Is the monkeypox outbreak linked to climate change? WHO experts say yes, and it’s about habitat loss and human-animal interface.
WHO explains the climate change link to monkeypox
Amid mounting case counts of the monkeypox virus, reported from countries with little to no history of exposure, are questions about whether and how monkeypox is related to climate change. The answer is complicated, but global health officials say there is a clear link between the two.
Much of that has to do with the shrinking space between human communities and wildlife habitats. Dr. Mike Ryan, the World Health Organization’s executive director for health emergencies, says that as the planet deals with rising levels of ecological fragility and climate stress, it’s changing both animal and human behavior.
“It’s changing the range of animals. It’s changing food-seeking behavior and many other things,” said Ryan, during a recent WHO discussion on global health.
“We’re dealing with the animal-human interface being quite unstable and the number of times that these diseases cross into humans (is) increasing,” Ryan added. “Then, our ability or, unfortunately, that ability to amplify that disease and move it on within our communities increasing.”
As of June 4, WHO reported 780 confirmed monkeypox cases in 27 countries that are not known to be endemic for the virus. It’s typically seen in Western and Central Africa, where the virus was first identified more than 50 years ago.

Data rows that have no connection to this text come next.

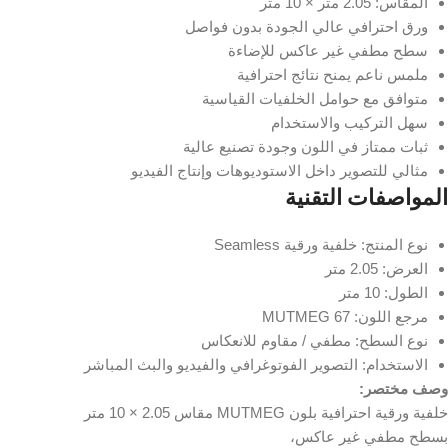
المقاس: 2.05 متر × 10 متر
ورق احترافي عالي الجودة بدون فواصل
سطح مطفي غير عاكس للإضاءة
ملمس ناعم يمنح نتائج احترافية
متوافق مع حوامل الخلفيات القياسية
سهل التركيب والاستخدام
ثبات ممتاز في اللون وجودة تصنيع عالية
مثالي للتصوير داخل الاستوديوهات وإنتاج الفيديو
المواصفات التقنية
نوع المنتج: خلفية ورقية Seamless
العرض: 2.05 متر
الطول: 10 متر
مرجع اللون: 67 MUTMEG
نوع السطح: مطفي / مقاوم للانعكاس
الاستخدام: التصوير الفوتوغرافي والفيديو والبث المباشر
وصف مختصر:
خلفية ورقية احترافية بلون MUTMEG مقاس 2.05 × 10 متر
بسطح مطفي غير عاكس،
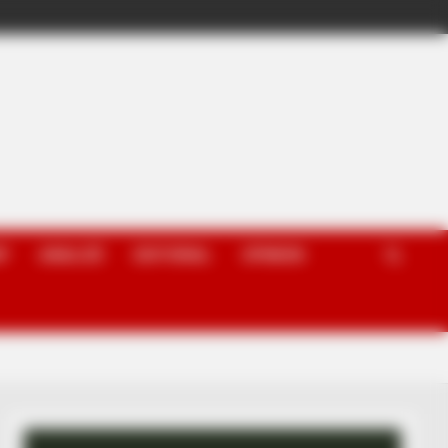
P
ANALIZË
EDITORIAL
OPINION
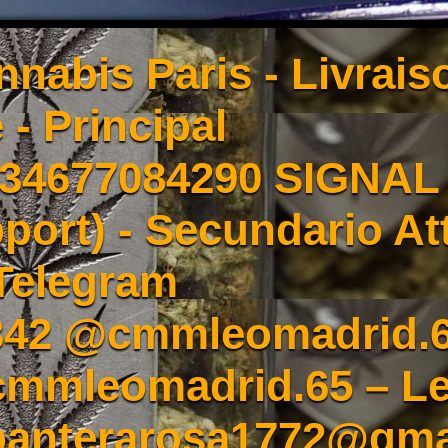
nnabis Paris - Livrai
 - Principal
4677084290 SIGNAL -
port) - Secundario At
Telegram
342 @cmmleomadrid.
mleomadrid.65 – Le
 panterarosa1772@gma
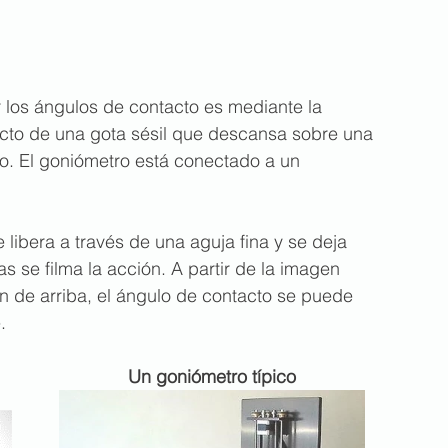
los ángulos de contacto es mediante la 
tacto de una gota sésil que descansa sobre una 
o. El goniómetro está conectado a un 
libera a través de una aguja fina y se deja 
s se filma la acción. A partir de la imagen 
 de arriba, el ángulo de contacto se puede 
.
                                Un goniómetro típico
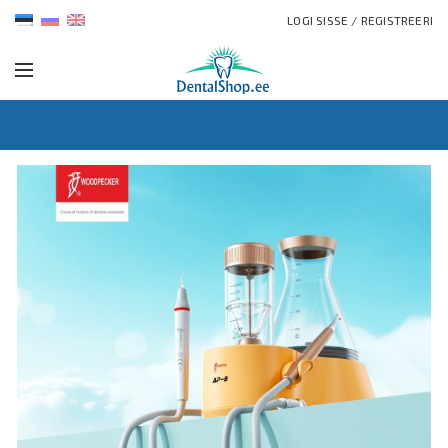
LOGI SISSE / REGISTREERI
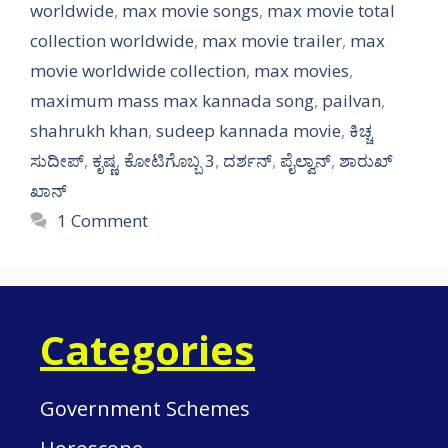
worldwide
,
max movie songs
,
max movie total
collection worldwide
,
max movie trailer
,
max
movie worldwide collection
,
max movies
,
maximum mass max kannada song
,
pailvan
,
shahrukh khan
,
sudeep kannada movie
,
ಕಿಚ್ಚ
ಸುದೀಪ್​​
,
ಕೃಷ್ಣ
,
ಕೋಟಿಗೊಬ್ಬ 3
,
ದರ್ಶನ್
,
ಪೈಲ್ವಾನ್​
,
ಶಾರುಖ್
ಖಾನ್
1 Comment
Categories
Government Schemes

There have been occasional travel-related cases outside of the African continent in the past, but now the virus is spreading within communities in other countries, notably with more than 200 cases in the United Kingdom. Spain and Portugal account for nearly 300 cases. Germany has seen 57 and France reports 33 cases. There are now 31 cases across the United States as well, the U.S. Centers for Disease Control and Prevention (CDC) reports.
“Most confirmed cases with travel history reported travel to countries in Europe and North America, rather than West or Central Africa,” the WHO said. “Confirmation of monkeypox in persons who have not traveled to an endemic area is atypical, and even one case of monkeypox in a non-endemic country is considered an outbreak.”
Human behavior is behind the spread of the disease but that doesn’t explain its origins. The CDC says the precise animal reservoir, or source, of monkeypox infections remains unclear but it is associated with rodents and non-human primates, like monkeys.
And in a world of climate-driven drought, habitat loss and other stresses, it’s more likely for infections to cross from animals into humans.
“Both disease emergence and disease amplification factors have increased and therefore it’s not just in monkeypox. It is in other diseases,” says Ryan. “These are generally diseases of small mammals. We’ve seen similar with aviation influenza and again that strain at that animal-human interface between us and birds, effectively.”
There’s an upward trend in Lassa fever, in Ebola outbreaks too. “We used to have three-five years between Ebola outbreaks at least. Now, it’s lucky if we have three-five months,” Ryan said.
It’s relatively rare for monkeypox to be fatal, and WHO is not yet recommending mass vaccinations (there is a vaccine, although the smallpox vaccine is more likely available). WHO and its partners are focusing on monkeypox research, and recommitting their support for African nations where monkeypox is an ongoing reality, as well as in the newly affected regions.
But climate factors need to be addressed too, Ryan said.
“I think what we’re generally seeing here is this hyperendemicity, as in endemic diseases at small levels becoming more persistent, more frequent and generating more and more outbreaks,” Ryan said. “I think that that’s a lesson, not just for monkeypox. It comes back to our lack of investment in that animal/human interface, particularly in countries that don’t have the systems in place to do the diagnosis and do the interventions.”